- _WORK REQUIRED_: Render this sentence from the football trip account below in Spanish: "There was nothing wrong with the hotel, a bit noisy but no big deal."
+++ TEXT SEGMENT
An attitude adjustment

We’ve gone into that feeling that I hate in football – going to a game merely hoping for something good to happen. For a couple of months I’ve expected a win, most of the time, especially at King George’s Field, I’ve got it.

Since the turn of the year, that confidence has sharply been eroded. And the feeling of disgruntlement and despondency has increased. It’s a typical thing, though, of life as a football supporters, there is absolutely no grey zone, cups are full or empty never half of either. No doubt the next win (hoping that there will be one) will change the mood and we will be on our way to winning the FIFA Club World Cup in no time at all.

However, the weekend that involved the Folkestone Invicta match was a severely unhappy and disappointing one.

Because of closures on the M20 to install a new bridge, alternative routes and thoughts were needed as to how to get to Folkestone and where to stay for the two nights that Rosey and I decided that we wanted to cut down on the travelling on the day.

The normal thing for us to do when we do go down in that direction is to stay at a hotel in the service station on the M20; precisely where that bridge is being built… So we stared at the various maps and hotels websites and chose a hotel in Winchelsea. There was nothing wrong with the hotel, a bit noisy but no big deal. The food there was a bit pricy but having eaten some of it, definitely worth the price.

The journey to Winchelsea on Friday night was severely crap. Quite often it is a mistake to religiously follow the satnav; and our one has a fetish for unlit country roads that for some reason have the national speed limit attached to them. You could probably tell which was our car, because we normally were going at a comfortable pace, comfortable for us, but there would often be an impatient queue of vehicles behind us driven by people who either are local and know these lanes like the backs of their hands or by lunatics who think they’re world class rally drivers. Or both.

So Friday night wasn’t too much fun until we reached the hotel. Saturday, the main idea for this trip, was horrid. The only good bit was the journey from Winchelsea to Folkestone, picturesque roads most of the way (though notice was taken as to the fact that our beloved satnav would probably take us back that way in the dark and yes, the roads would be unlit.).

We passed the safari park in Port Lympne, debating whether we should go there instead of the football. We made easily the wrong choice.
++++++
+++ DATA PROVIDED
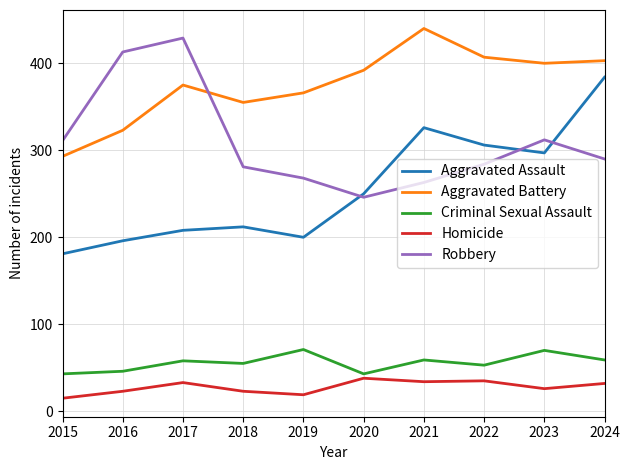

True or false: Homicide and Robbery cross at least once.

False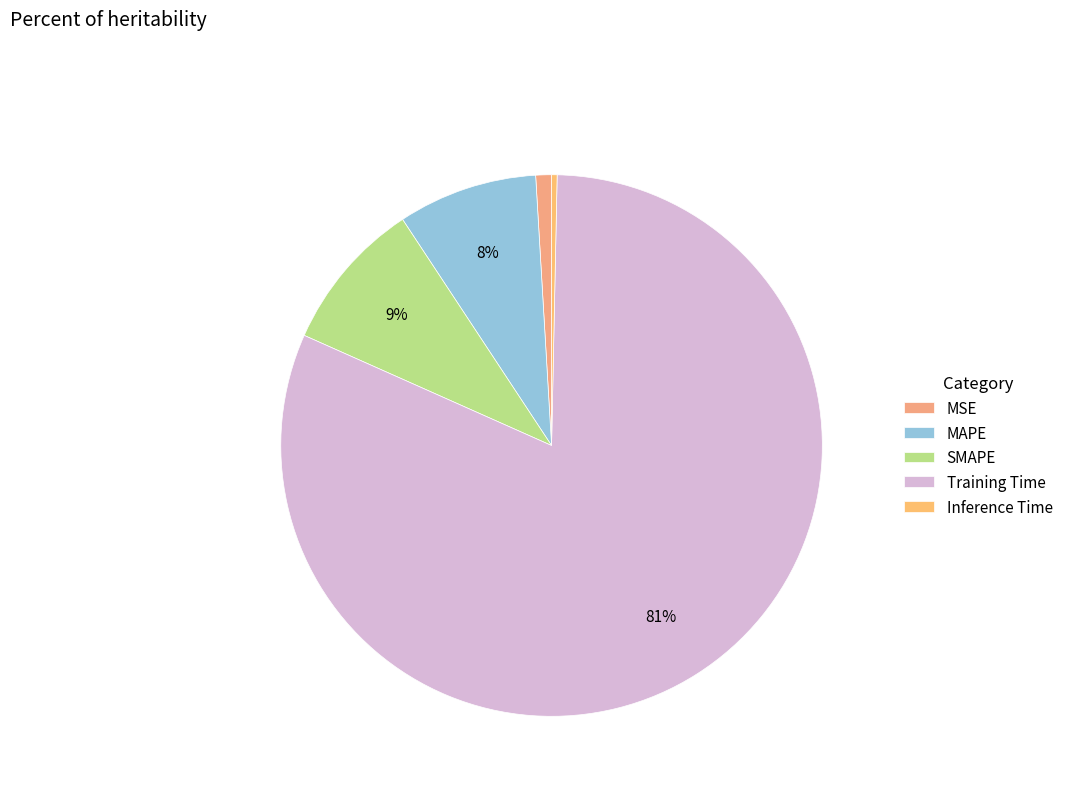

Count the number of slices in the pie.

5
++++++
- _COMPLETED TASK_: No había nada malo en el hotel; era un poco ruidoso, pero nada grave.